- [Set task]:
Rewrite the rows below, replacing every "Transcribe the text" with "Copy out the word" and leaving everything else unchanged.

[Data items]

^^^^^^^^

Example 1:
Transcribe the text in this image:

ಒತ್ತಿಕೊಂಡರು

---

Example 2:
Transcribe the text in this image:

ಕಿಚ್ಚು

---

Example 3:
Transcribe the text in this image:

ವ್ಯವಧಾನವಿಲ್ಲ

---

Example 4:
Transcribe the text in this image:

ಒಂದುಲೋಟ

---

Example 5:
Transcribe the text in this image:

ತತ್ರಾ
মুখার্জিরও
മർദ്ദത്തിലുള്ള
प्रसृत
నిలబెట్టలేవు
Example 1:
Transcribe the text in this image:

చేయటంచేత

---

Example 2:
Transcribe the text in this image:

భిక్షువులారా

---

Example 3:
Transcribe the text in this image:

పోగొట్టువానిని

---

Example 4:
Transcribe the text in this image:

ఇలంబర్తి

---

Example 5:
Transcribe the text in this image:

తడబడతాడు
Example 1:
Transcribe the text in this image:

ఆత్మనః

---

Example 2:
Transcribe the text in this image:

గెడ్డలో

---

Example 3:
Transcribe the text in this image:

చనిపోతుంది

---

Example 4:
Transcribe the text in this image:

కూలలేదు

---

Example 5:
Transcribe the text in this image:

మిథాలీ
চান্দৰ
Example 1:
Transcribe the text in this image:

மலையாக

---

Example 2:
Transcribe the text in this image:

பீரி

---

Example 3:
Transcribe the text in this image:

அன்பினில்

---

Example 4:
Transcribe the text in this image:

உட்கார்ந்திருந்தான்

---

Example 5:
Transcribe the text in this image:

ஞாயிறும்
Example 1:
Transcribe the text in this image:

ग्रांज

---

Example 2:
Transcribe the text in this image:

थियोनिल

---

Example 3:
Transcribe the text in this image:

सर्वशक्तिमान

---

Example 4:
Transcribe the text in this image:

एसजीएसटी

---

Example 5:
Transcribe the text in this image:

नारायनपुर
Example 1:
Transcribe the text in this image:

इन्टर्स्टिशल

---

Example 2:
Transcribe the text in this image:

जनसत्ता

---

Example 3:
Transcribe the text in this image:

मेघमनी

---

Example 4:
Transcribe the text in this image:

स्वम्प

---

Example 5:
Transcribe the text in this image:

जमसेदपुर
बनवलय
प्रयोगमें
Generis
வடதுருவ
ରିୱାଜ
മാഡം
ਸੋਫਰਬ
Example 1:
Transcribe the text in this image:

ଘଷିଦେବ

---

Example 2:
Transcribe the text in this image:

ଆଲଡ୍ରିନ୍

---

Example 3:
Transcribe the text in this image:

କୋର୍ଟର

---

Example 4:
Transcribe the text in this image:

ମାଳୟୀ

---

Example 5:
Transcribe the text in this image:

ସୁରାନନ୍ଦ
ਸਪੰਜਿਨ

^^^^^^^^

- [Task output]:
Example 1:
Copy out the word in this image:

ಒತ್ತಿಕೊಂಡರು

---

Example 2:
Copy out the word in this image:

ಕಿಚ್ಚು

---

Example 3:
Copy out the word in this image:

ವ್ಯವಧಾನವಿಲ್ಲ

---

Example 4:
Copy out the word in this image:

ಒಂದುಲೋಟ

---

Example 5:
Copy out the word in this image:

ತತ್ರಾ
মুখার্জিরও
മർദ്ദത്തിലുള്ള
प्रसृत
నిలబెట్టలేవు
Example 1:
Copy out the word in this image:

చేయటంచేత

---

Example 2:
Copy out the word in this image:

భిక్షువులారా

---

Example 3:
Copy out the word in this image:

పోగొట్టువానిని

---

Example 4:
Copy out the word in this image:

ఇలంబర్తి

---

Example 5:
Copy out the word in this image:

తడబడతాడు
Example 1:
Copy out the word in this image:

ఆత్మనః

---

Example 2:
Copy out the word in this image:

గెడ్డలో

---

Example 3:
Copy out the word in this image:

చనిపోతుంది

---

Example 4:
Copy out the word in this image:

కూలలేదు

---

Example 5:
Copy out the word in this image:

మిథాలీ
চান্দৰ
Example 1:
Copy out the word in this image:

மலையாக

---

Example 2:
Copy out the word in this image:

பீரி

---

Example 3:
Copy out the word in this image:

அன்பினில்

---

Example 4:
Copy out the word in this image:

உட்கார்ந்திருந்தான்

---

Example 5:
Copy out the word in this image:

ஞாயிறும்
Example 1:
Copy out the word in this image:

ग्रांज

---

Example 2:
Copy out the word in this image:

थियोनिल

---

Example 3:
Copy out the word in this image:

सर्वशक्तिमान

---

Example 4:
Copy out the word in this image:

एसजीएसटी

---

Example 5:
Copy out the word in this image:

नारायनपुर
Example 1:
Copy out the word in this image:

इन्टर्स्टिशल

---

Example 2:
Copy out the word in this image:

जनसत्ता

---

Example 3:
Copy out the word in this image:

मेघमनी

---

Example 4:
Copy out the word in this image:

स्वम्प

---

Example 5:
Copy out the word in this image:

जमसेदपुर
बनवलय
प्रयोगमें
Generis
வடதுருவ
ରିୱାଜ
മാഡം
ਸੋਫਰਬ
Example 1:
Copy out the word in this image:

ଘଷିଦେବ

---

Example 2:
Copy out the word in this image:

ଆଲଡ୍ରିନ୍

---

Example 3:
Copy out the word in this image:

କୋର୍ଟର

---

Example 4:
Copy out the word in this image:

ମାଳୟୀ

---

Example 5:
Copy out the word in this image:

ସୁରାନନ୍ଦ
ਸਪੰਜਿਨ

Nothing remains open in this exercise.